- Episode no.: Season 2 Episode 3
- Directed by: Robert Ellis Miller
- Written by: Turnley Walker
- Original air date: 9 October 1962

Guest appearances
- Fabian as Jake Cob; Tuesday Weld as Stacy Palmer; Bert Freed as Henderson; Paul Newlan as truck driver; Larry Blake as pit boss;

= Run Till It's Dark =

"Run Till It's Dark" is an episode of The Dick Powell Show. It starred Tuesday Weld and Fabian.

==Plot==
A young woman, Stacy, is on the run from a mystery man, Henderson. She sells her car and hitches a ride to Las Vegas where she meets Jake, a farm kid fleeing a broken engagement, at a roulette table. Jake agrees to drive her to San Francisco.

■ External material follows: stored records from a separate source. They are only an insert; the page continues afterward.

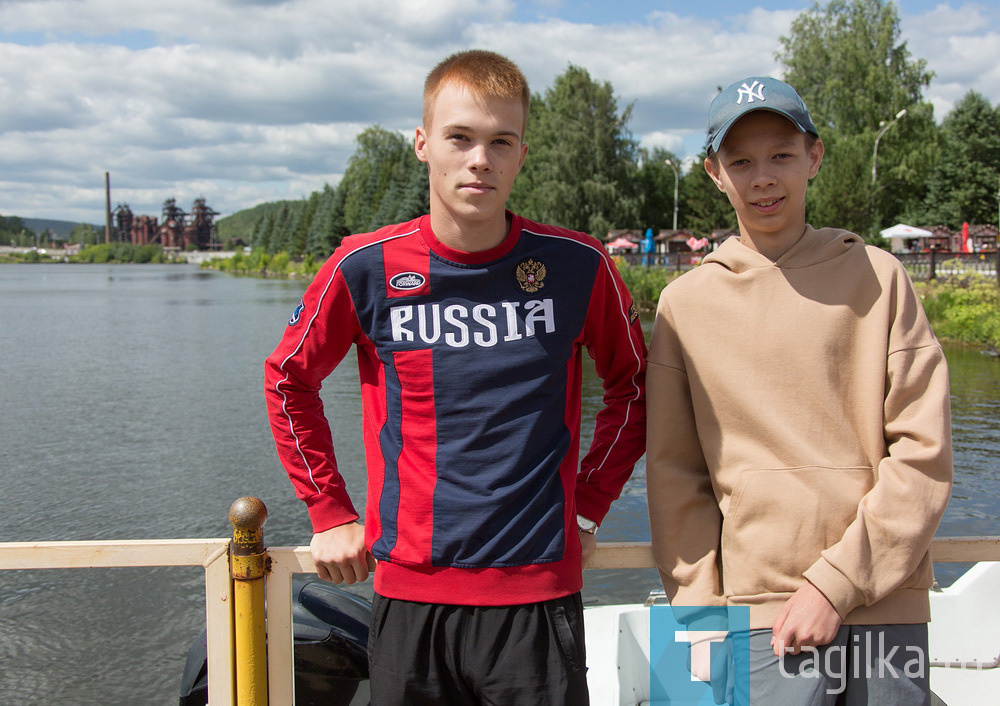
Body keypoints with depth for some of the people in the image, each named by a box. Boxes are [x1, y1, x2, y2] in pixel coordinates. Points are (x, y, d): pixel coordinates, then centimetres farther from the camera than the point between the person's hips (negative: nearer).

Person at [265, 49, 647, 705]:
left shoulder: (578, 265, -5)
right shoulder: (368, 267, -5)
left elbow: (633, 388, 11)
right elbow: (289, 380, 10)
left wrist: (588, 506, 7)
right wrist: (331, 512, 7)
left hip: (536, 596, 0)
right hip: (409, 592, 1)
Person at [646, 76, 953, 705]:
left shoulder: (877, 276, 2)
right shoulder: (685, 303, 5)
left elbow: (923, 453, -3)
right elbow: (674, 472, 6)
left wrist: (837, 581, -9)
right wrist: (701, 605, -1)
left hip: (887, 605, 0)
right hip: (760, 610, 0)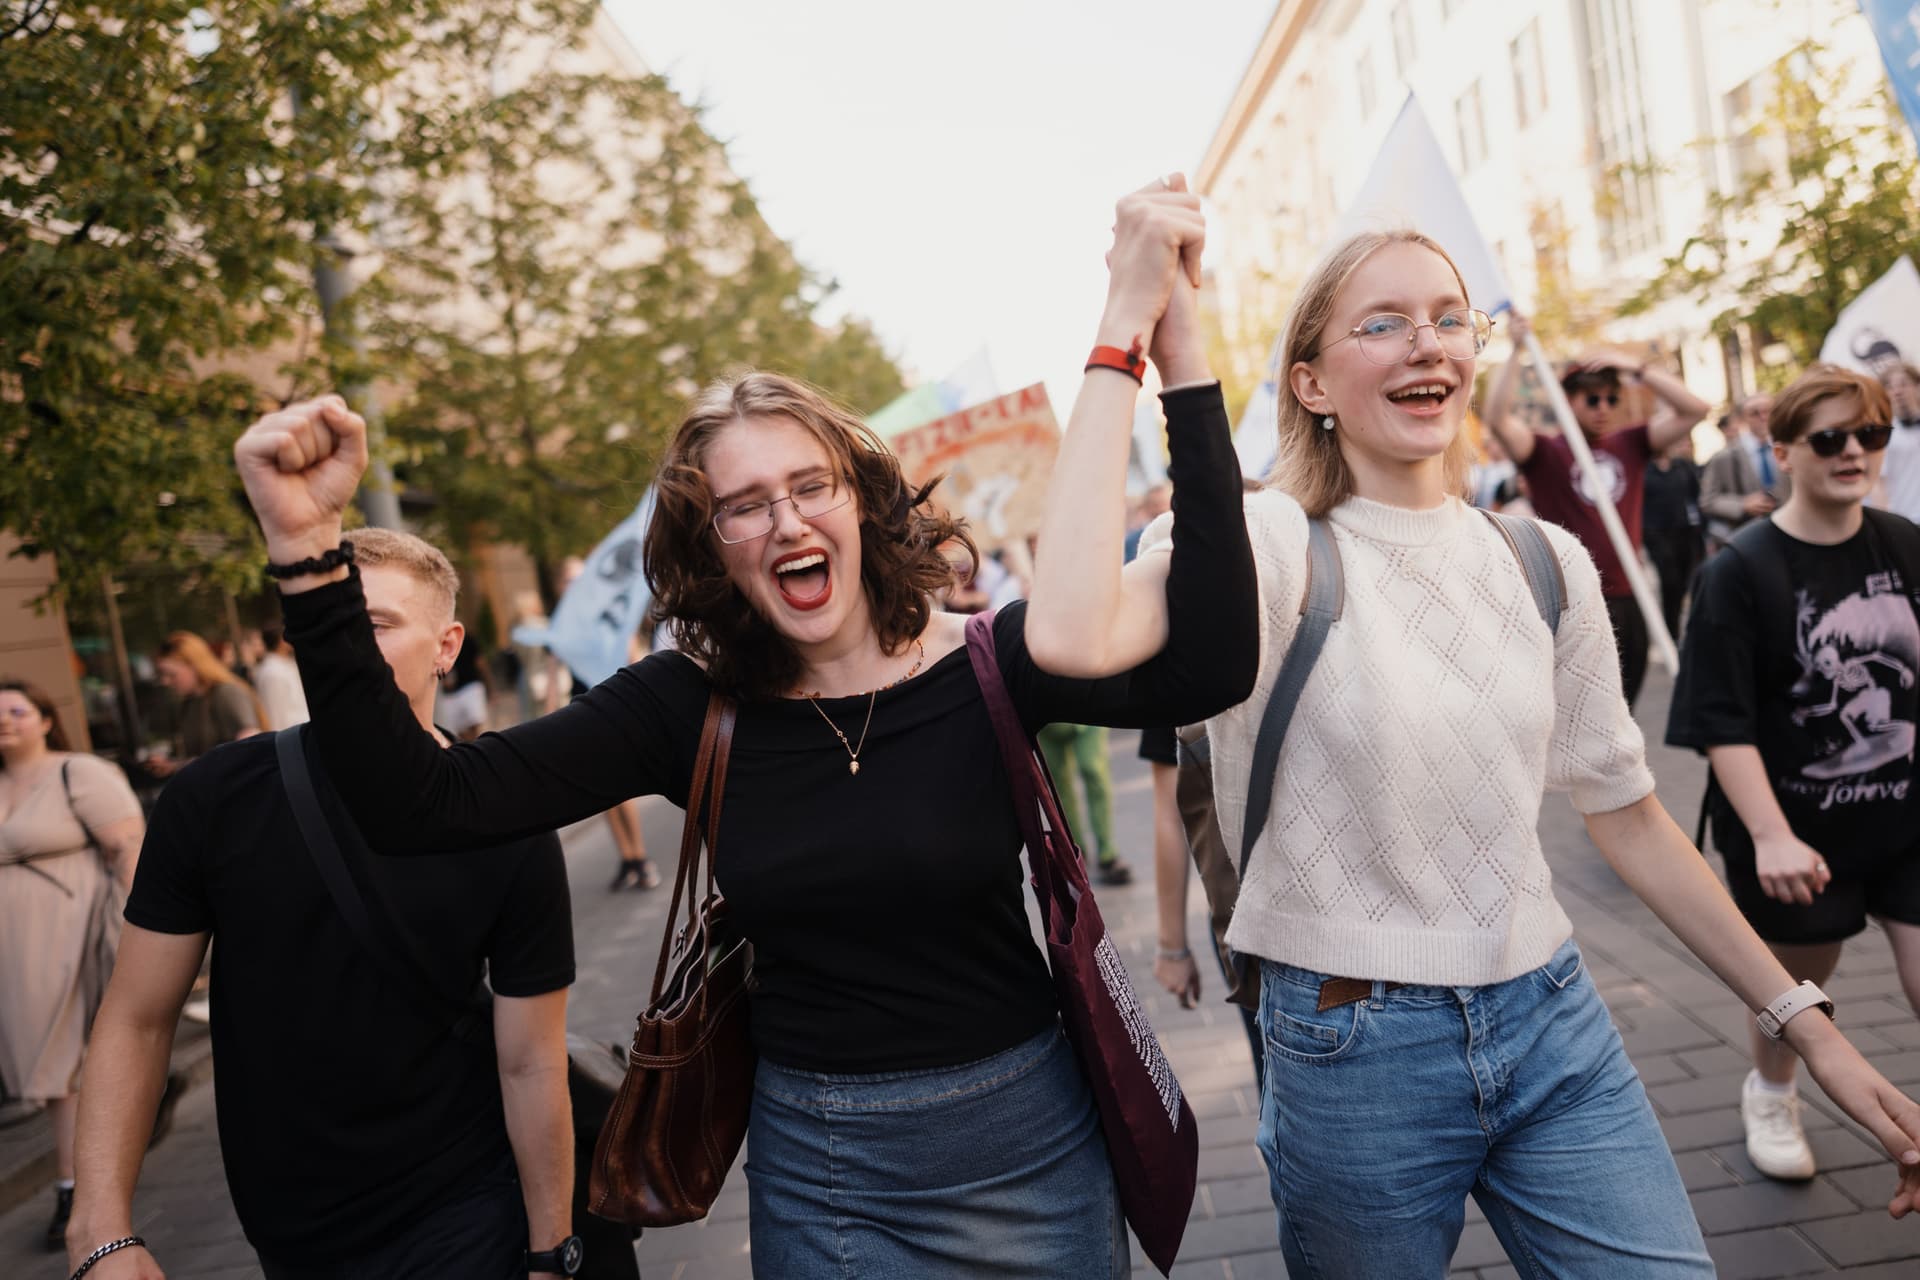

Jake falls in love with Stacy. Henderson keeps after her.

Eventually Stacy takes Jake's car and crashes it, killing herself.

==Production==
Filming started 29 March. Fabian was cast on the strength of his performance in "A Lion Walks Among Us" on Bus Stop.

==Reception==
Hal Humphrey of the Los Angeles Times called it the worst drama in an anthology series for 1962. "To this day, no one has figured out what the drama was about."